Big Siri is watching you
WHEN it comes to matters electronic, friends regard me with amused pity because I regard all means of electronic communication as slightly sinister. I’m convinced those megabytes and microchips are out to get me. So far, I’ve seen nothing to change my mind.
I was at a gathering recently and the conversation swung from wine to whisky. One of the winemakers made an interesting observation.
“I was chatting to a friend about the various single malt whiskies we liked. A few minutes later an advert for one of those same whiskies popped up on my smartphone screen.”
He said he had never received a whisky ad on his phone before.

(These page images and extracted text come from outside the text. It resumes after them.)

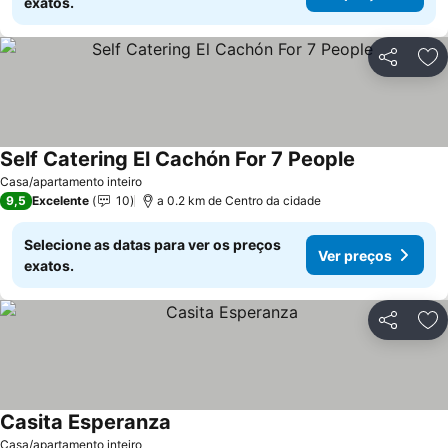
exatos.
Partilhar
Ad
Self Catering El Cachón For 7 People
Ver preços
Casa/apartamento inteiro
9,5
Excelente
10
a 0.2 km de Centro da cidade
Selecione as datas para ver os preços
Ver preços
exatos.
Partilhar
Ad
Casita Esperanza
Ver preços
Casa/apartamento inteiro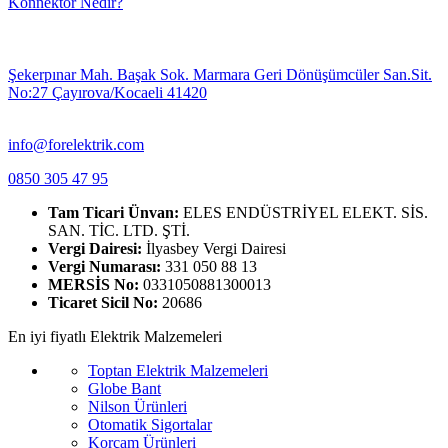
Konnektör Nedir?
Şekerpınar Mah. Başak Sok. Marmara Geri Dönüşümcüler San.Sit.
No:27 Çayırova/Kocaeli 41420
info@forelektrik.com
0850 305 47 95
Tam Ticari Ünvan:
ELES ENDÜSTRİYEL ELEKT. SİS.
SAN. TİC. LTD. ŞTİ.
Vergi Dairesi:
İlyasbey Vergi Dairesi
Vergi Numarası:
331 050 88 13
MERSİS No:
0331050881300013
Ticaret Sicil No:
20686
En iyi fiyatlı Elektrik Malzemeleri
Toptan Elektrik Malzemeleri
Globe Bant
Nilson Ürünleri
Otomatik Sigortalar
Korçam Ürünleri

Coincidence? Of course not. Big Siri is watching You.
Here’s an extract from Siri’s official description: “When you ask Siri the things you say will be recorded and sent to Apple to process your requests.
“Your device will also send Apple other information such as your name and nicknames and the names and nicknames and relationships of people, the names of your photo albums and the names of the apps installed on your device – your ‘user data’.”

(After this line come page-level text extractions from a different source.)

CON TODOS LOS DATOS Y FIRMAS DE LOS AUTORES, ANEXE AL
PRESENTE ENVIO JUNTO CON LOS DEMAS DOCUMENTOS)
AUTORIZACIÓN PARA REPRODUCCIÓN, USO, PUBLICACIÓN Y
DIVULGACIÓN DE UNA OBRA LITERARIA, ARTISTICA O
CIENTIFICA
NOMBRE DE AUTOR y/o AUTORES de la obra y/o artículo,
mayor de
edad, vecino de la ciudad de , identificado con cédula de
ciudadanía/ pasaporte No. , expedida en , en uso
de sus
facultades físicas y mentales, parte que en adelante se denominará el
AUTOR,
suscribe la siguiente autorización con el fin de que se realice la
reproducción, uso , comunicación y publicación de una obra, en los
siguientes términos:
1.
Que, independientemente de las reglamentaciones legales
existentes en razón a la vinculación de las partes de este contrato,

It states that all this is used to “understand you better”. So there’s the sneaky little Siri creature crouching in the corner listening to everything you say, all the time.

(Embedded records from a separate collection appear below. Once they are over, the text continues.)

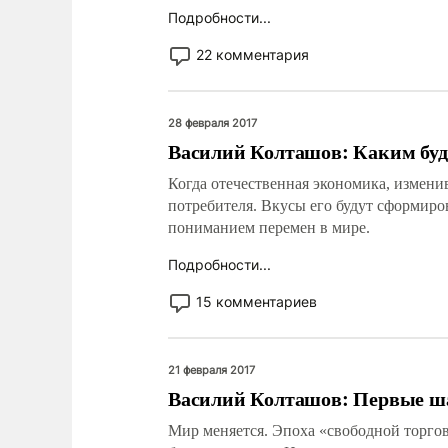
Подробности...
22 комментария
28 февраля 2017
Василий Колташов: Каким буд
Когда отечественная экономика, измени
потребителя. Вкусы его будут сформир
пониманием перемен в мире.
Подробности...
15 комментариев
21 февраля 2017
Василий Колташов: Первые ша
Мир меняется. Эпоха «свободной торговл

A less paranoid friend said: “Yes, but Siri only works when you activate her by saying the words, ‘Hey, Siri’.”
It doesn’t require rocket science to work out that, in order to be activated, Siri has to be listening for the command.
I was at a Burns Nicht party earlier this year when our host decided we needed some mood music, so he turned to his phone, which was lying on the sideboard and said: “Hey Siri! Play some bagpipe music”, and Siri obliged.
All the time while we’d been chatting, maybe saying very personal things about people we knew, that sneakily little Siri had been quietly taking it down, possibly making notes, and passing them on to her bosses back at the Apple headquarters.
Who knows what interesting files of personal information are being stored in the back rooms of the big IT companies, ready to be brought out and maybe sold to interested people.
Psst, how much would you pay for a list of the guests at the mayor of Fish Hoek’s birthday party, with their shoe sizes thrown in at no extra charge?
Paranoid? Who, me?
Last Laugh
Big Joe was in court on a charge of assault. “I didn’t hit him very hard,” said Joe. “”it was just a gentle tap.”
The prosecutor pointed to his chin. “Show me how hard you hit him,” he said.
So Joe hauled off and smacked the lawyer so hard it lifted him off his feet and he landed up dazed on the other side of the court room.
As the prosecutor scrambled to his feet, Joe said to the judge, “it was about one quarter as hard as that, your honour”.